Although I am uncomfortable about some of Sarko’s flirtation with the far right (on immigration, etc) during the campaign, I do believe he offers the best chance to reform France without abandioning the best of this country’s wonderful social ‘engagement’. I also believe he’s too much of a pragmatist to shoot himself in the foot economically by attacking immigration as President. Watch his spoken policy drop under the waterline as soon as he’s elected. He knows, as we all do, that the immigrants are the hardest-working people in France, and for less. Their contribution via work, consumption & taxes far outweighs the cost of keeping the door, if not exactly open, at least slightly ajar.
At the risk of sounding cynical, it’s not like one has to want to invite the guy over for dinner. If I must hold my nose while voting Sarko, so be it.
In any case, the Socialists are still defending the old “French model” as if there was such a thing that could interest anyone in France or beyond with any understanding of economics. Sego can thus only offer empty promises for justice & benefits for all. It’s an insult to women to call for us to vote for one who’s incompetent, or standing on a broken platform.
Too bad the PS hasn’t learned from the lessons of the UK, Germany, & the Clinton democrats in the US… The old left ideas are broken, and only the “new left”, fiscally responsible, pro-growth, and featuring a real sustainable social & environmental program can beat the right. If this existed in France, I’d vote Socialist again. Until them, Sarko has my vote.
Palau
April 24, 2007 at 4:02 amWhat you are saying sounds remarkably like what many on the right said about pre-Blair Labour and look where that got us. That new left – “fiscally responsible, pro-growth, and featuring a real sustainable social & environmental program can beat the right” – that you wish for sounds rematkably like the disastrousl ‘third way’, also known as having your cake and eating it.
I do agree with you that Segolene’s campaign, as a campaign, is dismal and I think the socialists have yet to get to grips with the messaging and spin required to run a national political battle. They’ve got less than 2 weeks now, they’d better pull their collective fingers out of their asses and soon. (But don’t count out the bobo vote yet: it might just swing it despite the socialists’ best efforts to shoot themselves in the feet.)

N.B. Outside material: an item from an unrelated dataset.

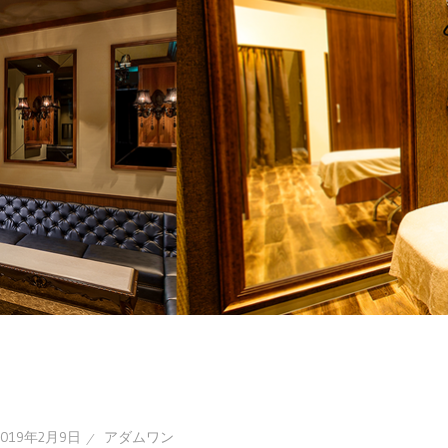
2019年2月9日
アダムワン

But on the whole you are arguing the same old same old – the soft left says “the left is broken, we need a new left, nothing to do with me guv, I’m voting for the neoliberal”. Rather than actually engage with and think about shaping workable left wing left policies you’ve accepted the framing presented to you, that it is actually possible for a government to be pro-growth and feature a sustainable social and environmental program.
Peak oil says not.
You say “It’s an insult to women to call for us to vote for one who’s incompetent, or standing on a broken platform.” I reject that assertion: I’m calling on no-one to vote for Segolene justbecause she is a woman – as if anyone ould give any weight to what i say on the subject anyway – and as for whether she’s incompetent or standing on a broken platform that’s entirely up to the voters of France to decide.
But should France choose a woman president, I would be pleased, absolutely no doubt of that. For feminism it is hugely strategically important and such a result would indeed be a triumph, as was the election of Thatcher in the UK. (Now there’s someone that I’d characterise as having been incompetent and standing on a broken platform.) It normalises women as leaders.
Such a result would indeed be a triumph when looked at in that strategic sense, of women exercising their right to lead their countries just as incompetently or as competently as any man. Or are you suggesting that we should wait around for superwomen to turn up before we ever vote for women? If that same standard were applied to men no-one would ever be elected.